Le savant féerique

Il a la sensibilité de l’artiste écorché vif et la rigueur du scientifique à la tête sur les épaules. Il met les sciences au service de l’art ou l’art au service de la science presque de façon innée et naturelle. Il s’agit de Hicham Berrada, artiste qui expose à Culture Interface pour la première fois, individuellement, à Casablanca du 14 octobre au 19 novembre des œuvres qu’il regroupe dans «Ellil». Attention, âmes sensibles, ne surtout pas s’abstenir…
Hicham Berrada est sûrement dans un monde parallèle où les sciences et l’art vivent un mariage des plus heureux. Il visualise ce que l’on ne visualise pas, il semble vivre dans un monde féérique que l’on ne connaît pas encore. Il anticipe, pense à du beau et l’offre à qui veut en profiter. Entre poésie et équations, entre magie et concret, Hicham Berrada mène sa propre danse : un beau compromis entre les deux mondes. «Dans l’ensemble de mon travail, le fil conducteur, c’est de travailler comme un peintre pourrait le faire en changeant la conscience qu’il pourrait avoir de la peinture sur toile par la connaissance physique, pouvoir agir sur le réel, comme un peintre le ferait en faisant apparaître l’image», confie le scientifique passionné d’art depuis toujours.
Il l’avoue, il n’a de scientifique que son baccalauréat. Et pourtant, il se permet de détourner des méthodes scientifiques à des fins culturelles. Il puise dans la science, dans le mouvement et cette obsession de temporalité pour créer des ponts entre le réel et le féérique. «En tant qu’artiste, j’essaie de me positionner uniquement comme un régisseur d’énergie et d’être uniquement celui qui, au sein du réel, fait que certaines forces, certaines énergies se retrouvent à un moment donné, à un lieu donné». C’est exactement ce qu’il propose dans «Ellil», une exposition d’une finesse déconcertante, sophistiquée et bien pensée tout en étant bluffante de simplicité, qui incite le public à voyager tout en se questionnant sur la vie, la nature, le temps. «La science vient comme un outil pour pouvoir intervenir sur le réel mais le but est toujours uniquement pictural», avoue Hicham Berrada qui plante le décor avec une vidéo baptisée : «Les oiseaux», qui immortalise un des endroits clés de la Villa Médicis où il a eu la chance de faire une résidence d’un an.
Le plasticien fou filme tout en figeant un moment au lieu de se contenter de peindre l’endroit comme la plupart. Il le peint à sa manière en déversant de l’énergie à un endroit donné afin de créer un rassemblement d’oiseaux qui tournent autour de la lumière. À peine remis de l’émotion procurée par cette installation, que les yeux sont détournés par la vue d’un ensemble à la fois attirant et dérangeant : 15 dessins inédits, intitulés paysages, réalisés avec des produits chimiques sur plaque chromatographique, créant ainsi des images allégoriques et fantastiques comme si l’artiste questionnait le rapport de l’homme à la nature via le paysage, mais tout ceci n’était que le prélude d’une expérience étonnante, celle qui compte faire vivre avec son oeuvre majeure : Mesk Ellil montrée dans la salle principale de l’espace Cultures Interface. Expérience sensorielle offerte par la plante qui a l’odeur la plus forte de toute la sphère végétale, cette installation est une façon pour l’artiste de jouer avec la temporalité en inversant le cycle jour-nuit. 50 plans de Cestrum Nocturnum baignés dans une lumière bleue nuit pour leur permettre de vivre autrement.

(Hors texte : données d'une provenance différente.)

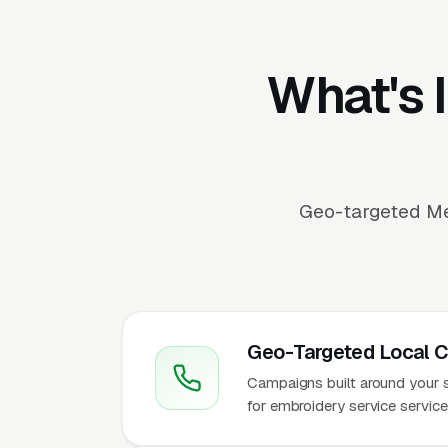
What's 
Geo-targeted Me
Geo-Targeted Local 
Campaigns built around your se
for embroidery service servic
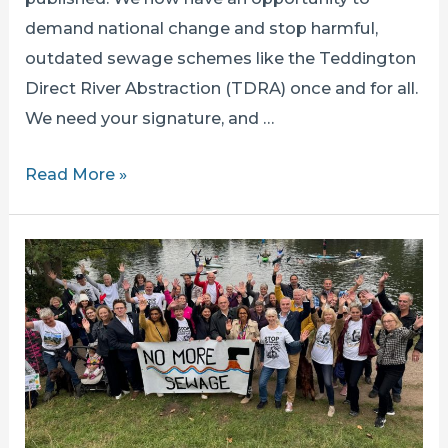
demand national change and stop harmful,
outdated sewage schemes like the Teddington
Direct River Abstraction (TDRA) once and for all.
We need your signature, and …
TIME
Read More »
TO
TAKE
THIS
TO
THE
HALLS
OF
WESTMINSTER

Cette installation présentée à la Biennale de Lyon 2015, lui a valu le prix de l’artiste francophone décerné par la ville de Lyon. Plus loin, le rapport au temps est exploité encore une fois avec «Mon château», une installation-sculpture en acier submergée dans 200 litres d’eau, qui évoluera tout au long de la durée de l’exposition par la présence d’oxydation du métal, dont l’artiste change le processus comme s’il pouvait prédire l’avenir en accélérant le vieillissement du matériau. L’exposition se termine sur une vidéo de 2 min à visualiser dans une chambre noire, une sorte de rappel de tout ce qui s’est vu mais surtout un sommaire du talent du jeune artiste. Il fige le temps de cette forme attaquée par différents jets d’air haute pression, puis laisse apprécier le mouvement d’une fleur, qu’on ne peut pas apprécier avec un regard humain. L’ensemble de la vidéo dure un tiers de seconde en temps réel. «Dans histoire de l’art, les peintres ont peint une nature figée. J’essaie de peindre une nature en mouvement». Ce qui est sûr, c’est qu’avec son exposition «Ellil», il propose une œuvre qui ne se contente pas d’être regardée puisqu’elle se vit.